What to work on:
For the entries presented below, indicate the number of lines that include the word "middle", adding nothing else.

===== The records =====

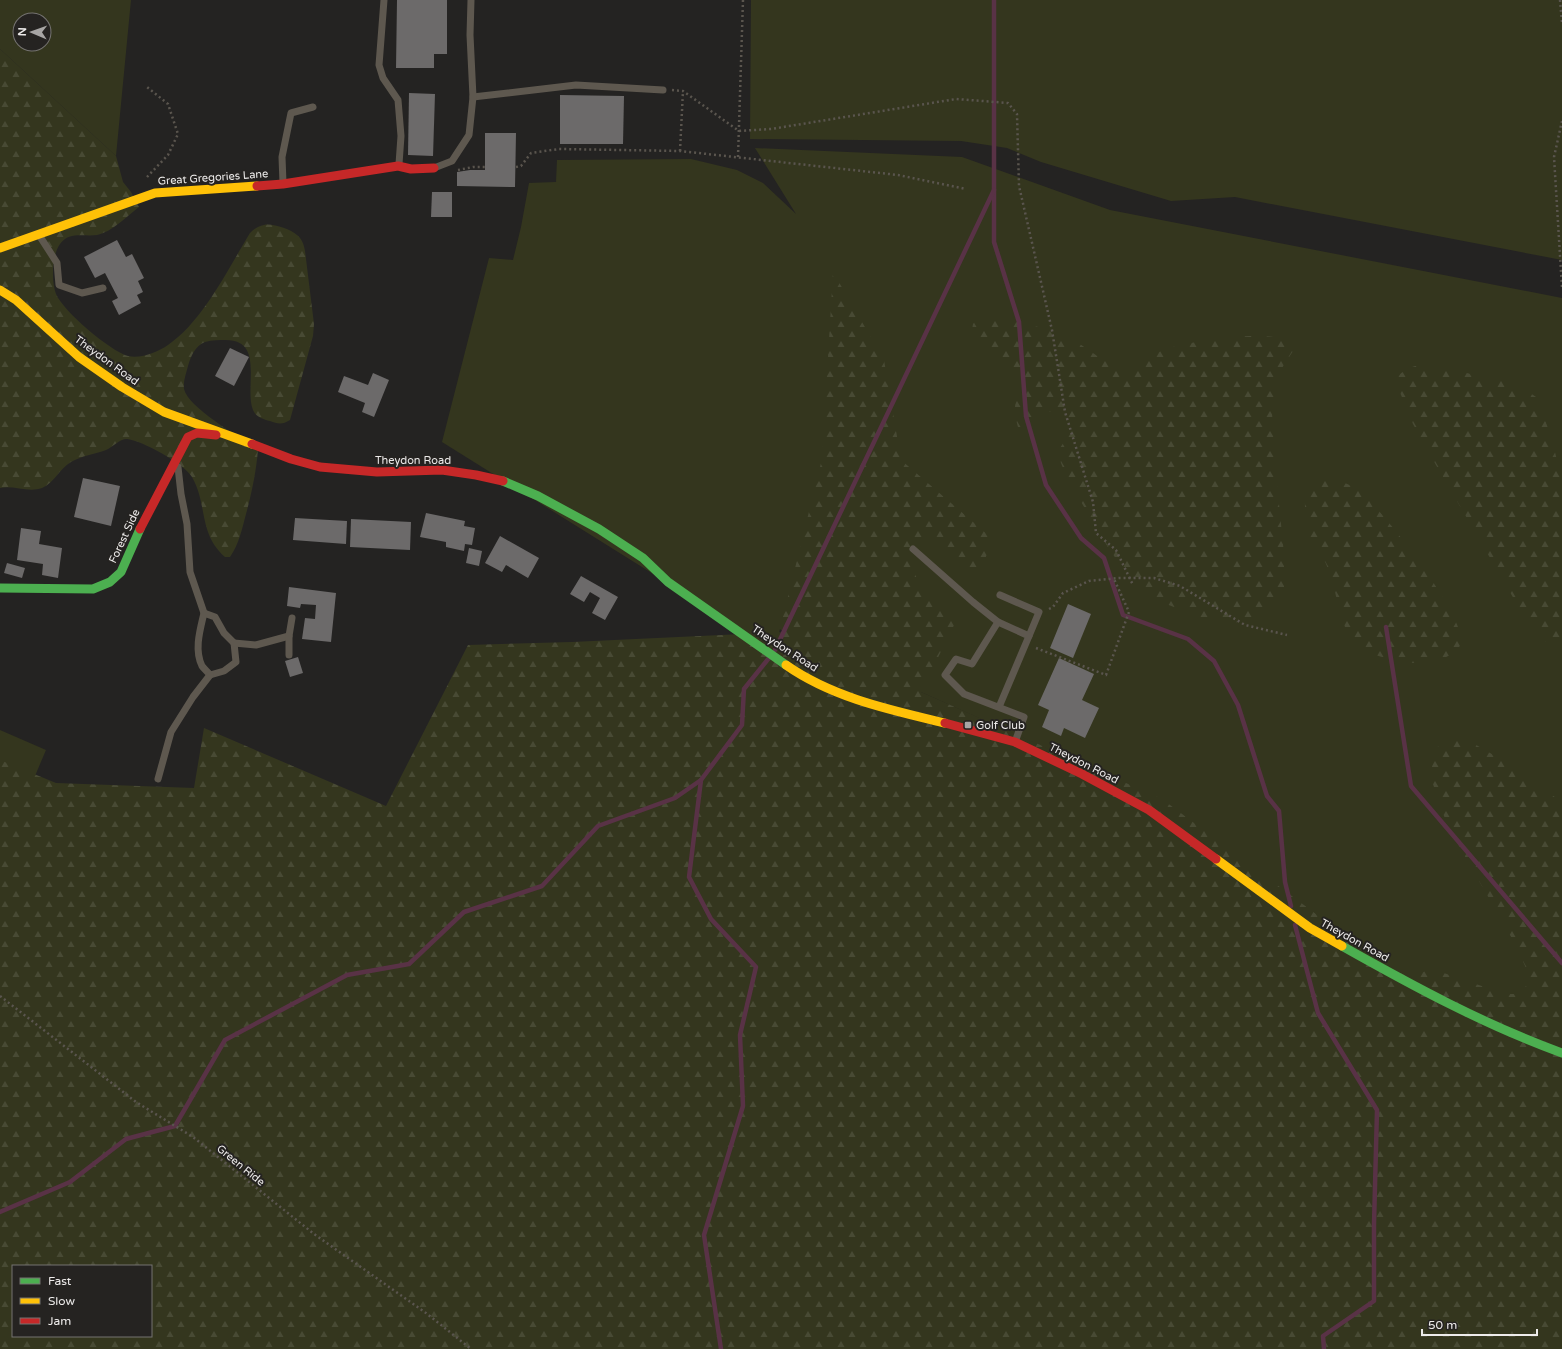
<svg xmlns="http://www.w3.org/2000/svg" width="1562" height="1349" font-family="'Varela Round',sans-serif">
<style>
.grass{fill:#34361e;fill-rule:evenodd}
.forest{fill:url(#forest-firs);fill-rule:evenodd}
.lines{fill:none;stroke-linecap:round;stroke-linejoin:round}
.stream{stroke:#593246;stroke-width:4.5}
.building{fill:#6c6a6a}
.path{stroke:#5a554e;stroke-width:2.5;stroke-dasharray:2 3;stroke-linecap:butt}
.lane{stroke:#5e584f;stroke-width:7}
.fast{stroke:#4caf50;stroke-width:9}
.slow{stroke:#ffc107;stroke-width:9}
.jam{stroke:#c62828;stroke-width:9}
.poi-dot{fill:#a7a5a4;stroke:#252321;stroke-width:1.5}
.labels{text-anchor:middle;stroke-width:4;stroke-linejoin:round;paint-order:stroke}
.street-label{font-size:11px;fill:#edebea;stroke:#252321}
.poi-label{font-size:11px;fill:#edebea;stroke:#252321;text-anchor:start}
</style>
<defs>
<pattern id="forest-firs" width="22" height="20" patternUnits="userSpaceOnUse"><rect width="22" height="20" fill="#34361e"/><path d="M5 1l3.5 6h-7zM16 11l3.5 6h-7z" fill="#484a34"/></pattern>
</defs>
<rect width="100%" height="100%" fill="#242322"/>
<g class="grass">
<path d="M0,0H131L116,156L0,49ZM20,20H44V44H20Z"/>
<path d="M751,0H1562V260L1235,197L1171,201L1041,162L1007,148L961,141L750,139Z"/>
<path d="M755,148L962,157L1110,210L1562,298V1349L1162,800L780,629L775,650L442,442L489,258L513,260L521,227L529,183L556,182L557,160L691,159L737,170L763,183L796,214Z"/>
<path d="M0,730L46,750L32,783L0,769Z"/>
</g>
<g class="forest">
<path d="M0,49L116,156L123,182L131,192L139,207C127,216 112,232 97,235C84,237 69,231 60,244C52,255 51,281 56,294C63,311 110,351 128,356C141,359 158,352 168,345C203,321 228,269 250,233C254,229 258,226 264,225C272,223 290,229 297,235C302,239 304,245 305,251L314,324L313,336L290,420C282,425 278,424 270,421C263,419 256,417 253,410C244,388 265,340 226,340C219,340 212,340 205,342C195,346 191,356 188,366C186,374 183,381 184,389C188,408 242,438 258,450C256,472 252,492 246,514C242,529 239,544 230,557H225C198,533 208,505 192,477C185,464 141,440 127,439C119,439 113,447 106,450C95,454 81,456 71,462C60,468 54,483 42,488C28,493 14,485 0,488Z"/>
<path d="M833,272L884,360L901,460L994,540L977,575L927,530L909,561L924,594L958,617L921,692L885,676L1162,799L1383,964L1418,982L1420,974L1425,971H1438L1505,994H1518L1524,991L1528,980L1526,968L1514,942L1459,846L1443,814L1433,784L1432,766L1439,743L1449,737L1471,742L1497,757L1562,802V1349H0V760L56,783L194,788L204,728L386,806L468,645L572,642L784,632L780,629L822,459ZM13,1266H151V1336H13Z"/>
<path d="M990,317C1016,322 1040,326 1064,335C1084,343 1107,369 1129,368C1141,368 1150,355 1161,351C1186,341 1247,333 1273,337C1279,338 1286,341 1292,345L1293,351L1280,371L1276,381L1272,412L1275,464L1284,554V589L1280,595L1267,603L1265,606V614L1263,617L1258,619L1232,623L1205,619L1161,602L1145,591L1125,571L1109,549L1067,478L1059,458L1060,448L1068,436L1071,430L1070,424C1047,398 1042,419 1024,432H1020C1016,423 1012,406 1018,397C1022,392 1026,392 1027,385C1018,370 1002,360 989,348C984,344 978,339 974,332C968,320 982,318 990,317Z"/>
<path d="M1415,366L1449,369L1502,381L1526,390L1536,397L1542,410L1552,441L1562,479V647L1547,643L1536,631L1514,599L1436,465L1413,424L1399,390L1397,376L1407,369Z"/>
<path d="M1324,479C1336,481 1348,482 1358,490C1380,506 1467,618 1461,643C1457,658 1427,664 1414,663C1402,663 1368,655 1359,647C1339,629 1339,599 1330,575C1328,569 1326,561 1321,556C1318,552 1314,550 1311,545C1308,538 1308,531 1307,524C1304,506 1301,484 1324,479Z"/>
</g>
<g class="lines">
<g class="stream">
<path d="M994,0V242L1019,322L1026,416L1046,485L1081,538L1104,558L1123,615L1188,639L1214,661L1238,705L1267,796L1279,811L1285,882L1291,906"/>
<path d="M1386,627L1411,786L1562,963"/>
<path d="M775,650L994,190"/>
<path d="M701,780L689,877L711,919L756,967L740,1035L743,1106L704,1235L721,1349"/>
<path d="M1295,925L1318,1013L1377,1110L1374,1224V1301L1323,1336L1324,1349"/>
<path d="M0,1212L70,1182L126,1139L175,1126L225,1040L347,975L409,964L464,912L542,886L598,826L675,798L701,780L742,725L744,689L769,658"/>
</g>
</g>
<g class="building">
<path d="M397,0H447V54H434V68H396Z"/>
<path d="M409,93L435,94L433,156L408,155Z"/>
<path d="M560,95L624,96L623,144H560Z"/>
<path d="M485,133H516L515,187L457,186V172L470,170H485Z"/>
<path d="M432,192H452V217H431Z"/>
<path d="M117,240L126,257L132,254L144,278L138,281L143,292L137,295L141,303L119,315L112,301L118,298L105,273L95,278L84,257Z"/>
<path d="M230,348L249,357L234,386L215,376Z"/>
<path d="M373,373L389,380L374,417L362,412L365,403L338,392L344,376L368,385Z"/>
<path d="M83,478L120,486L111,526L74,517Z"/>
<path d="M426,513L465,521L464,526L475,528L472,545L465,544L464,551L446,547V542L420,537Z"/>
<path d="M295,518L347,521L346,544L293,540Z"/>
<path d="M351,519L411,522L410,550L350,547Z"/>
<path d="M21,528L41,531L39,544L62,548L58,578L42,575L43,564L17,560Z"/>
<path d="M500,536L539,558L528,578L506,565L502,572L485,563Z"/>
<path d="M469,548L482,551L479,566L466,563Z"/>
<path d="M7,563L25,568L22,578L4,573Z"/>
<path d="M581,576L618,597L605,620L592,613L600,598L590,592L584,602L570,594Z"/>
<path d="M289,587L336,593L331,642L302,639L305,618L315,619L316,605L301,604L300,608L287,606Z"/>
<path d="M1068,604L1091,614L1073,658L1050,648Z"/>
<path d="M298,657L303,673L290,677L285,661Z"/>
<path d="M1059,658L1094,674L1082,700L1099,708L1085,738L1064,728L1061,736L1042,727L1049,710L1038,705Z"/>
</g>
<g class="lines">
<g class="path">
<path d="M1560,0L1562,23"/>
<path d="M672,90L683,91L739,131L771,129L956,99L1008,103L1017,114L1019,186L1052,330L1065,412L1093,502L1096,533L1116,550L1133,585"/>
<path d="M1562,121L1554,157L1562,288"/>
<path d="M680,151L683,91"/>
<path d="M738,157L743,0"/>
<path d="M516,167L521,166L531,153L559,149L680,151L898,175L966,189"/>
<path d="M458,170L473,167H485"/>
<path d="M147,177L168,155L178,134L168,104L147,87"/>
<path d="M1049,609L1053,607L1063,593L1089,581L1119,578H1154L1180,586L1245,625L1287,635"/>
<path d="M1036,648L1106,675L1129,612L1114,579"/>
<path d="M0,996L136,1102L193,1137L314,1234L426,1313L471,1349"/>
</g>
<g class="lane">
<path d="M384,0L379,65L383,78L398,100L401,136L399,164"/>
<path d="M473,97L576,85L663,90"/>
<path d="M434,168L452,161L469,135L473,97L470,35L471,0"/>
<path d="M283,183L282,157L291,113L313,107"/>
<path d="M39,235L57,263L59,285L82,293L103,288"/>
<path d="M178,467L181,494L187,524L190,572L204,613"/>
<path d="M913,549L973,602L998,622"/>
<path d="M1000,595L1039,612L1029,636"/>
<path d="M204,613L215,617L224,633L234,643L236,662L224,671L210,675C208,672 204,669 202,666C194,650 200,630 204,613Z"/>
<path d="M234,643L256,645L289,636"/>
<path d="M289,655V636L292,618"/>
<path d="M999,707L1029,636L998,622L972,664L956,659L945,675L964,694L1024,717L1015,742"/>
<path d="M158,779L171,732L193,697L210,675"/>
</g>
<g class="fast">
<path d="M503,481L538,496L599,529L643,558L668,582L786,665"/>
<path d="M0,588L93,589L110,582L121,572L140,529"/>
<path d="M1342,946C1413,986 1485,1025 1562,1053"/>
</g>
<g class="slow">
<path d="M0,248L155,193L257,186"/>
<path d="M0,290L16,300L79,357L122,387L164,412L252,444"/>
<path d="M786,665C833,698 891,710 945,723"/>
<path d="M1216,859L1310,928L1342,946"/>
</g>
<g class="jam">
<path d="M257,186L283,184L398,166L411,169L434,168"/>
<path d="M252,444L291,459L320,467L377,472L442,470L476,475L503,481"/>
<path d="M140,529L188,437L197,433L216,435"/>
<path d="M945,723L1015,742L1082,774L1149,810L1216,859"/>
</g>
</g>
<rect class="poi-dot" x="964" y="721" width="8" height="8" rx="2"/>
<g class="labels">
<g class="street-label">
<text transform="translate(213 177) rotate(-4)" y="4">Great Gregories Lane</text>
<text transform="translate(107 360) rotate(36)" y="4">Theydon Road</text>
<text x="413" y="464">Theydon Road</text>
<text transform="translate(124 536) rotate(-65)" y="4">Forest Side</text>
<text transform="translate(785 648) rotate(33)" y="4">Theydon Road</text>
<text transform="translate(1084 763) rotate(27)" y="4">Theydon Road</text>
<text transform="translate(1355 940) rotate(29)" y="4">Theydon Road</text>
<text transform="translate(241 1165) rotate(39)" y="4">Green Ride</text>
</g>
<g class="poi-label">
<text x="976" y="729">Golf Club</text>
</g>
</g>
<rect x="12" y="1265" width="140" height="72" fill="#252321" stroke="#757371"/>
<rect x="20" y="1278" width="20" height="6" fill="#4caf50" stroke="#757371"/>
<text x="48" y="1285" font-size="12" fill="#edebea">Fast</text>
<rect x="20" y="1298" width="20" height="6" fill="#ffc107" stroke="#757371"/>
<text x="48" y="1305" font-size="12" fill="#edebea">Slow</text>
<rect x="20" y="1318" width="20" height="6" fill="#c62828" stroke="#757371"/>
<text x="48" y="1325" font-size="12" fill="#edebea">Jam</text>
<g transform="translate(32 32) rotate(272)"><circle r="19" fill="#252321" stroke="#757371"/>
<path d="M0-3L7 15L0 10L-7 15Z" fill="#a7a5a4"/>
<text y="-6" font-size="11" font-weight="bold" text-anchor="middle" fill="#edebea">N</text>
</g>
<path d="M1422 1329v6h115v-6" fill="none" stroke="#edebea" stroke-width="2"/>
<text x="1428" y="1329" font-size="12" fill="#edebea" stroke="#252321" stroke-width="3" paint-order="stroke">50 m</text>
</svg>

=====

Result of this task:
2